Data for this exercise

———

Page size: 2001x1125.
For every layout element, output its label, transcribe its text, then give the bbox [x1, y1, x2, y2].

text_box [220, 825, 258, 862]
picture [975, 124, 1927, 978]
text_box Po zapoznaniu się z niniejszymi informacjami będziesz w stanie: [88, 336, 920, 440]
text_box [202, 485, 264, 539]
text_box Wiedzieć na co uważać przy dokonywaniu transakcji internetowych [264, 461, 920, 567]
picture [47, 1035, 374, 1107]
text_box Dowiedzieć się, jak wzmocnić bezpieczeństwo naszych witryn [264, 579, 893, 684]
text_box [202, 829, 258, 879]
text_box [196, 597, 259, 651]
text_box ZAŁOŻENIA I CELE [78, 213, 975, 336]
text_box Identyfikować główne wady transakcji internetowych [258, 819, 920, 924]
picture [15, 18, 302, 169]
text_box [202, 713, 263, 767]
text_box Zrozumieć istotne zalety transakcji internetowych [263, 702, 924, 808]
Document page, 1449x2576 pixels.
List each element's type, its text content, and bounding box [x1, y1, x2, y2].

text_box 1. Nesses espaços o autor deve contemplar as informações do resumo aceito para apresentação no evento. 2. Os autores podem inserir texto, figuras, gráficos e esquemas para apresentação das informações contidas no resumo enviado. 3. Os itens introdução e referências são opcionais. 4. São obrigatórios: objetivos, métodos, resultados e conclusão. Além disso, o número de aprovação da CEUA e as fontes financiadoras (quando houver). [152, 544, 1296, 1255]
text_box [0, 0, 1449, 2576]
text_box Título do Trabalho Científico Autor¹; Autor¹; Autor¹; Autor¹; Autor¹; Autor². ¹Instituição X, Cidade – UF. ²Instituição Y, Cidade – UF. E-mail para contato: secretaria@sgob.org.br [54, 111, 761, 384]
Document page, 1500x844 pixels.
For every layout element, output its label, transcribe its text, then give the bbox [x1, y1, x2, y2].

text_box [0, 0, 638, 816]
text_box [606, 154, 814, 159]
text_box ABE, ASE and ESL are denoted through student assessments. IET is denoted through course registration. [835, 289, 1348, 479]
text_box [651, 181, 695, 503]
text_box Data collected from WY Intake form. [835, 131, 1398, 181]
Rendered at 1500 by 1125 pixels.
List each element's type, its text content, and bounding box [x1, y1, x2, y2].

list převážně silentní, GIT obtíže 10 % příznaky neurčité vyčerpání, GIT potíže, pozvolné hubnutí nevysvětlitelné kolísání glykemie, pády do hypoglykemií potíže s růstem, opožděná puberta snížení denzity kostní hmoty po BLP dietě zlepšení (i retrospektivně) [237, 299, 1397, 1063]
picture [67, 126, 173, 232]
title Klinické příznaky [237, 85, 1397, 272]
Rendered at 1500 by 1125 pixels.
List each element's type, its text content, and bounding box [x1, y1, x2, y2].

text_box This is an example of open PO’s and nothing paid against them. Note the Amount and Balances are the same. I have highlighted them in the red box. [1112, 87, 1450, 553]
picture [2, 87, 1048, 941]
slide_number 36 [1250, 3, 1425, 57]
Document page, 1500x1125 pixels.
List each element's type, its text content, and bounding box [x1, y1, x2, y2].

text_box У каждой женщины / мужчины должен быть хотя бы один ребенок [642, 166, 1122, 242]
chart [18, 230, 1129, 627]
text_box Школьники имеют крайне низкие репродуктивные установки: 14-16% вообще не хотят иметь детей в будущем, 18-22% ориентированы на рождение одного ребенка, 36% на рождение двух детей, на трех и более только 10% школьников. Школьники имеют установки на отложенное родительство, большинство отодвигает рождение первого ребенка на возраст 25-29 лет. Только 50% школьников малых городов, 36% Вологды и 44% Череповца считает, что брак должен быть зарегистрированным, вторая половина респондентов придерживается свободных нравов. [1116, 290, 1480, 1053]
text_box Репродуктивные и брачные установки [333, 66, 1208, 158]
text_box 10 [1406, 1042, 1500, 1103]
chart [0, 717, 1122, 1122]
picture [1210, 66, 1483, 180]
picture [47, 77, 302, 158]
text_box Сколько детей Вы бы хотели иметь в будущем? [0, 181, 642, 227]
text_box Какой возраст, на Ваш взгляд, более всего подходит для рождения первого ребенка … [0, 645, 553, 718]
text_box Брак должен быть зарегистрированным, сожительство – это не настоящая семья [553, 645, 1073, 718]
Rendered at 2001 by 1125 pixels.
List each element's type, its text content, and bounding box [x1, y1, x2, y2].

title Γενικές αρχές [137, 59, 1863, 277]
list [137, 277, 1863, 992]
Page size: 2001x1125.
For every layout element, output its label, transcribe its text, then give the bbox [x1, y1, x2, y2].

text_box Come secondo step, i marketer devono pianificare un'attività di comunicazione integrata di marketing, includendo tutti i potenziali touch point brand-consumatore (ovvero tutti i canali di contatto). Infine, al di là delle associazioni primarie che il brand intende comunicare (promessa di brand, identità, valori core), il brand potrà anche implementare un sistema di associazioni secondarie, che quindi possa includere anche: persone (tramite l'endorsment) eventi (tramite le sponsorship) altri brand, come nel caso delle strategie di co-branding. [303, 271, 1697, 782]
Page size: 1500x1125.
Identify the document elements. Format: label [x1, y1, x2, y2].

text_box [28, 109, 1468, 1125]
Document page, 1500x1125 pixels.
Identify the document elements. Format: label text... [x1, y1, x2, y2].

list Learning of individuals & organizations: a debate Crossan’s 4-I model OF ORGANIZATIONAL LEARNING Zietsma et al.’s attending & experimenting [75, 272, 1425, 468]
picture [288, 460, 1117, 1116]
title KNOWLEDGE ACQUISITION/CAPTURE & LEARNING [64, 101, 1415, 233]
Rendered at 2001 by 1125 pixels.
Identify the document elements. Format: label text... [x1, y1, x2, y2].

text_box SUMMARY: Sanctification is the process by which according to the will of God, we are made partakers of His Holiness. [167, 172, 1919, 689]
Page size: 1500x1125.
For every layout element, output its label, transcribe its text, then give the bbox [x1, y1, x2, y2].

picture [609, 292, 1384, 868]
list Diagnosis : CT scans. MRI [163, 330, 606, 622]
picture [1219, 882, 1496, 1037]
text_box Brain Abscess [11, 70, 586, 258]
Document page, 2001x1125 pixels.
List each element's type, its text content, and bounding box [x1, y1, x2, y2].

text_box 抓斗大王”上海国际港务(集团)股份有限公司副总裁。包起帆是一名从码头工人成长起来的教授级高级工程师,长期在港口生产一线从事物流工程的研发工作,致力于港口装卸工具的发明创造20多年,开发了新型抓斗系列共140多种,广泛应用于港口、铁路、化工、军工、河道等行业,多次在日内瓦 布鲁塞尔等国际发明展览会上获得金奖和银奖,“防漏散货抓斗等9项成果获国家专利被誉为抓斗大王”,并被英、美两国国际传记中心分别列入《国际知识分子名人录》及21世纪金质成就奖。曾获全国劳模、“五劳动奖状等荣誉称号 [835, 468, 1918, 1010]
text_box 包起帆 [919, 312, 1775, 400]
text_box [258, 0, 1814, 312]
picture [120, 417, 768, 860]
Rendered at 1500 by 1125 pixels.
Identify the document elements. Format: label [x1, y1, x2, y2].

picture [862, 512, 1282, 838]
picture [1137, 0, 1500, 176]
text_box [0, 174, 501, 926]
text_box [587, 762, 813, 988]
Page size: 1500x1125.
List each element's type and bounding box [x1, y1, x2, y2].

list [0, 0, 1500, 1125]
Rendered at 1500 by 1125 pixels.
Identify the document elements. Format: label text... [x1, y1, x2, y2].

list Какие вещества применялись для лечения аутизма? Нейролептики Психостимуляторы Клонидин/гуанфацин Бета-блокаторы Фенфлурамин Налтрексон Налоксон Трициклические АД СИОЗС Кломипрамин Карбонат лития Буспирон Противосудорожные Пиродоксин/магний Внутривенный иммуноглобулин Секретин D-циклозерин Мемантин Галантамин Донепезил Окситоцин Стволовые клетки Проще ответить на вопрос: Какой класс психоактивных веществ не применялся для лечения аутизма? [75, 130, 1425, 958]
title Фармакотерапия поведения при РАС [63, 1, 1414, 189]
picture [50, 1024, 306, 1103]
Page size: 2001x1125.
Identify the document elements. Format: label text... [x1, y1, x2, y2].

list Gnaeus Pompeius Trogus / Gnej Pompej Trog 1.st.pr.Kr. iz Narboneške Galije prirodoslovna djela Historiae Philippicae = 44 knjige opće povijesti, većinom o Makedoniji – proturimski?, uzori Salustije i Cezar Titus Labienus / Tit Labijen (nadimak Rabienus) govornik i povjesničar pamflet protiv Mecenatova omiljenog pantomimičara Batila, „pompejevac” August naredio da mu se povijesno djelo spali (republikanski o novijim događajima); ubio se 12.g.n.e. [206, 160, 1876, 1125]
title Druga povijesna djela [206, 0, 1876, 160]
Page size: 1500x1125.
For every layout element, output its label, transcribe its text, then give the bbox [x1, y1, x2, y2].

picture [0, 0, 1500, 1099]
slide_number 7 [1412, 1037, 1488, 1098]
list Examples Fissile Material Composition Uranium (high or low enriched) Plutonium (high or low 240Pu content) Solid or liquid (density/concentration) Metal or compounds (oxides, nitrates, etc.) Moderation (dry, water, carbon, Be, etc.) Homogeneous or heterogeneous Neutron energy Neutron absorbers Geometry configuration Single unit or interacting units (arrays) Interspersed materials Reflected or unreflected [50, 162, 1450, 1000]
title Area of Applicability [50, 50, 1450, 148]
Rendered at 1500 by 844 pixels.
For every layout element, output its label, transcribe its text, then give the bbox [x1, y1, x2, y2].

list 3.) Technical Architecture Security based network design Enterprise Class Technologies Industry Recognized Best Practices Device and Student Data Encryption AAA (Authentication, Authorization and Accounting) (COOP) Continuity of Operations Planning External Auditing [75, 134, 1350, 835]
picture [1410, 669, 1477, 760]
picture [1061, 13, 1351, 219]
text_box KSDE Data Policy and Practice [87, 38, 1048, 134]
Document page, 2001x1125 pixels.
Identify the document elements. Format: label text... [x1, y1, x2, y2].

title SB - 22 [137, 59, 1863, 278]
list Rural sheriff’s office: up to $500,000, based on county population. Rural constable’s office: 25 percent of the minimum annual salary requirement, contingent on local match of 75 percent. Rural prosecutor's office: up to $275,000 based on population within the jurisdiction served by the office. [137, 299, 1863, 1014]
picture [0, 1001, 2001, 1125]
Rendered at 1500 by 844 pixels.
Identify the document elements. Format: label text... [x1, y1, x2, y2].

———

Work to complete
Through the line that contains "Document page, 1449x2576 pixels.", copy the material above exactly, beginning at its first line and including nothing more.

Task answer
Page size: 2001x1125.
For every layout element, output its label, transcribe its text, then give the bbox [x1, y1, x2, y2].

text_box [220, 825, 258, 862]
picture [975, 124, 1927, 978]
text_box Po zapoznaniu się z niniejszymi informacjami będziesz w stanie: [88, 336, 920, 440]
text_box [202, 485, 264, 539]
text_box Wiedzieć na co uważać przy dokonywaniu transakcji internetowych [264, 461, 920, 567]
picture [47, 1035, 374, 1107]
text_box Dowiedzieć się, jak wzmocnić bezpieczeństwo naszych witryn [264, 579, 893, 684]
text_box [202, 829, 258, 879]
text_box [196, 597, 259, 651]
text_box ZAŁOŻENIA I CELE [78, 213, 975, 336]
text_box Identyfikować główne wady transakcji internetowych [258, 819, 920, 924]
picture [15, 18, 302, 169]
text_box [202, 713, 263, 767]
text_box Zrozumieć istotne zalety transakcji internetowych [263, 702, 924, 808]
Document page, 1449x2576 pixels.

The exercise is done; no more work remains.